Various microscopic evaluations can be performed to determine which type of fungus is causing skin disease in the cat. Hair samples of at least 0.3 cm in length or skin scrapings of affected areas can be used for these tests. A Wood’s Lamp examination is very useful in identifying cases of M. canis infection in cats. Ultraviolet light exposure will cause infected hairs to turn florescent chartreuse in color. Fungal cultures can be used to identify which fungus is present. Clean samples must be kept in moist, unsealed containers for up to seven days to allow growth to occur. Stains such as a methylene blue or Giemsa stain may be used to find clusters of immune cells called “neutrophils” and thread-like stands of fungi organisms.
Treatment of Dermatophilosis in Cats
Eradicating fungal skin infections tends to be easier if the cat has short hair. Shaving a long-haired cat may contribute to a faster healing process and also reduces the risk of the fungus spreading to other hosts via broken hairs.
Ointments, creams and other solutions that can be applied directly to the affected area can help remove harmful fungi. Application may need to be done using gloves, as in the case of lime sulfur dip administration. Chlorhexidine, miconazole or other forms of antibiotic shampoo can also effectively cleanse the infected lesions of dermatophilosis.
An oral prescription of antifungal medication will help treat the infestation from the inside of the body. Low-dose prescriptions of itraconazole, fluconazole or terbinafine given over a long duration of time are generally the most effective.
A prescription of oral antibiotics can also be helpful with the eradication of certain fungal infections.

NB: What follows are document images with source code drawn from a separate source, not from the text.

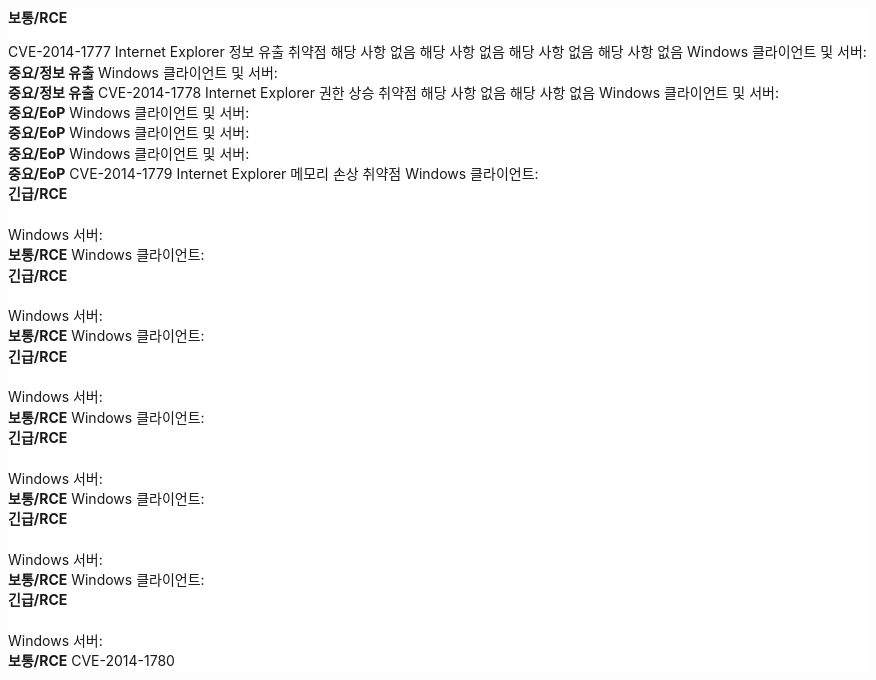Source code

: <strong>보통/RCE</strong></td>
</tr>
<tr class="odd">
<td style="border:1px solid black;">CVE-2014-1777</td>
<td style="border:1px solid black;">Internet Explorer 정보 유출 취약점</td>
<td style="border:1px solid black;">해당 사항 없음</td>
<td style="border:1px solid black;">해당 사항 없음</td>
<td style="border:1px solid black;">해당 사항 없음</td>
<td style="border:1px solid black;">해당 사항 없음</td>
<td style="border:1px solid black;">Windows 클라이언트 및 서버:<br />
<strong>중요/정보 유출</strong></td>
<td style="border:1px solid black;">Windows 클라이언트 및 서버:<br />
<strong>중요/정보 유출</strong></td>
</tr>
<tr class="even">
<td style="border:1px solid black;">CVE-2014-1778</td>
<td style="border:1px solid black;">Internet Explorer 권한 상승 취약점</td>
<td style="border:1px solid black;">해당 사항 없음</td>
<td style="border:1px solid black;">해당 사항 없음</td>
<td style="border:1px solid black;">Windows 클라이언트 및 서버:<br />
<strong>중요/EoP</strong></td>
<td style="border:1px solid black;">Windows 클라이언트 및 서버:<br />
<strong>중요/EoP</strong></td>
<td style="border:1px solid black;">Windows 클라이언트 및 서버:<br />
<strong>중요/EoP</strong></td>
<td style="border:1px solid black;">Windows 클라이언트 및 서버:<br />
<strong>중요/EoP</strong></td>
</tr>
<tr class="odd">
<td style="border:1px solid black;">CVE-2014-1779</td>
<td style="border:1px solid black;">Internet Explorer 메모리 손상 취약점</td>
<td style="border:1px solid black;">Windows 클라이언트:<br />
<strong>긴급/RCE<br />
</strong><br />
Windows 서버:<br />
<strong>보통/RCE</strong></td>
<td style="border:1px solid black;">Windows 클라이언트:<br />
<strong>긴급/RCE<br />
</strong><br />
Windows 서버:<br />
<strong>보통/RCE</strong></td>
<td style="border:1px solid black;">Windows 클라이언트:<br />
<strong>긴급/RCE<br />
</strong><br />
Windows 서버:<br />
<strong>보통/RCE</strong></td>
<td style="border:1px solid black;">Windows 클라이언트:<br />
<strong>긴급/RCE<br />
</strong><br />
Windows 서버:<br />
<strong>보통/RCE</strong></td>
<td style="border:1px solid black;">Windows 클라이언트:<br />
<strong>긴급/RCE<br />
</strong><br />
Windows 서버:<br />
<strong>보통/RCE</strong></td>
<td style="border:1px solid black;">Windows 클라이언트:<br />
<strong>긴급/RCE<br />
</strong><br />
Windows 서버:<br />
<strong>보통/RCE</strong></td>
</tr>
<tr class="even">
<td style="border:1px solid black;">CVE-2014-1780</td>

Penicillin is often administered as treatment of dermatophilosis.
Recovery of Dermatophilosis in Cats
In the weeks and months that follow, check-up appointments will be needed to adjust medication dosages if negative side effects have begun to develop. Sometimes administering treatment every other week can be enough of a reduction to stop reactions from occurring. Side effects tend to be worse in cats who are FIV positive, or who suffer from other immune deficiencies. More cultures will need to be collected starting one month after treatment has begun to determine if the cat has been cured or not. Several negative tests are needed for this diagnosis.
To prevent reinfection or the spread of infection to humans or other pets, all areas that the cat has been in should be disinfected. Use of bleach or an enilconazole solution to clean dishes, bedding and any litter boxes should suffice in removing the fungal spores. While a cat is receiving treatment for dermatophilosis, limit its interaction with other pets and family members. After a full course of treatment has been administered, most cats recover completely from the skin disease.